Source: Fortune
Summary
Japan’s yen is near 40-year lows, down 3.6% in 2026 and 11% from last year. Fears of inflation and the Bank of Japan’s rate hikes are contributing to the decline. Prime Minister Sanae Takaichi’s plans for more deficit spending are adding to the pressure. Robin Brooks, a senior fellow at the Brookings Institution, warns that Japan’s massive debt, which has ballooned to 240% of GDP, is suppressing bond yields and obscuring the debt-crisis risk. Brooks predicts the yen will eventually sink to 170 per dollar.
Our Reading
The numbers tell one story.
The yen’s slide continues despite Tokyo’s intervention, with the currency down 0.58% at 162.30 per dollar.

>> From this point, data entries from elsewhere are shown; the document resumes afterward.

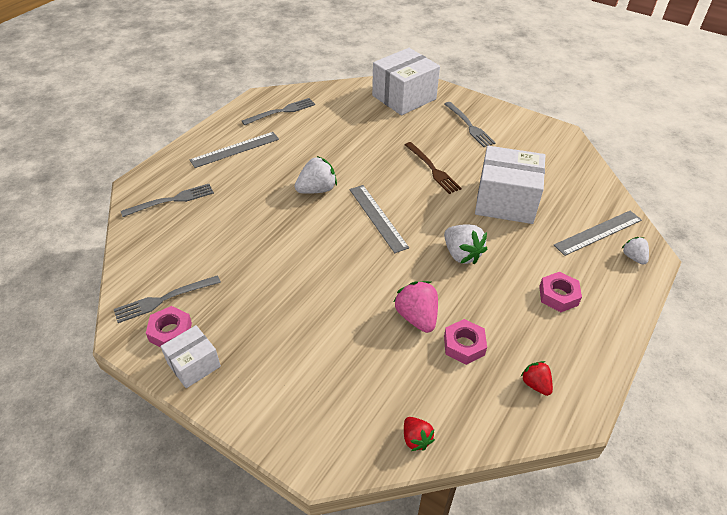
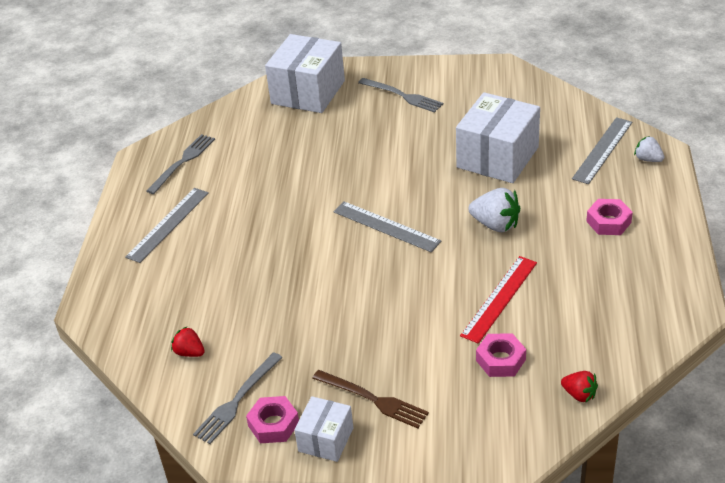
camera: 25 degrees left, 5 degrees down
grey fork [121,184,214,217] -> none
white strawberry [295,156,337,194] -> none
pink strawberry [394,281,438,333] -> red ruler [460,256,537,344]
brown fork [405,142,462,194] -> brown fork moved to [312,370,429,428]
pink nut [444,319,487,365] -> pink nut moved to [476,333,526,377]
white box [475,146,545,224] -> white box turned 45 degrees counterclockwise [456,92,540,183]
red strawberry [521,361,553,396] -> red strawberry moved to [171,327,205,357]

The Bank of Japan’s rate hikes and Prime Minister Sanae Takaichi’s deficit spending plans are adding to the pressure. Robin Brooks warns that Japan’s massive debt is suppressing bond yields and obscuring the debt-crisis risk. The yen’s depreciation is also exacerbating inflation and making imports more expensive. Brooks predicts the yen will eventually sink to 170 per dollar. The situation is a “quiet implosion” that markets are misinterpreting as a gradual weakening.